▶ ACTIVITY: Your task is to transcribe the entries exactly.

▶ AVAILABLE DATA:
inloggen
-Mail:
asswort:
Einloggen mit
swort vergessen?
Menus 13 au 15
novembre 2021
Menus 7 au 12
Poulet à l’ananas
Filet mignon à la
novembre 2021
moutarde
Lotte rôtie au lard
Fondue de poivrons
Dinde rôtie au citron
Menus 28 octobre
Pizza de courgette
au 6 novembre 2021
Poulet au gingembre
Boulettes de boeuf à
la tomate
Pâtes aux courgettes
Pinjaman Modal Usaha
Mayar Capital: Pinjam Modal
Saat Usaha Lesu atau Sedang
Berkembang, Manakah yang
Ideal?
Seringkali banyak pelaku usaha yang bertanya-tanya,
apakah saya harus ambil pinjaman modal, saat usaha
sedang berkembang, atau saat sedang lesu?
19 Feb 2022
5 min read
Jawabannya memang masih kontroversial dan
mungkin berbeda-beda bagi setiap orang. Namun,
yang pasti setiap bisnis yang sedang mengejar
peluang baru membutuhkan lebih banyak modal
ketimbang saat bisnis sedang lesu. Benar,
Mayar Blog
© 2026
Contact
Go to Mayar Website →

▶ REPLY:
inloggen
-Mail:
asswort:
Einloggen mit
swort vergessen?
Menus 13 au 15
novembre 2021
Menus 7 au 12
Poulet à l’ananas
Filet mignon à la
novembre 2021
moutarde
Lotte rôtie au lard
Fondue de poivrons
Dinde rôtie au citron
Menus 28 octobre
Pizza de courgette
au 6 novembre 2021
Poulet au gingembre
Boulettes de boeuf à
la tomate
Pâtes aux courgettes
Pinjaman Modal Usaha
Mayar Capital: Pinjam Modal
Saat Usaha Lesu atau Sedang
Berkembang, Manakah yang
Ideal?
Seringkali banyak pelaku usaha yang bertanya-tanya,
apakah saya harus ambil pinjaman modal, saat usaha
sedang berkembang, atau saat sedang lesu?
19 Feb 2022
5 min read
Jawabannya memang masih kontroversial dan
mungkin berbeda-beda bagi setiap orang. Namun,
yang pasti setiap bisnis yang sedang mengejar
peluang baru membutuhkan lebih banyak modal
ketimbang saat bisnis sedang lesu. Benar,
Mayar Blog
© 2026
Contact
Go to Mayar Website →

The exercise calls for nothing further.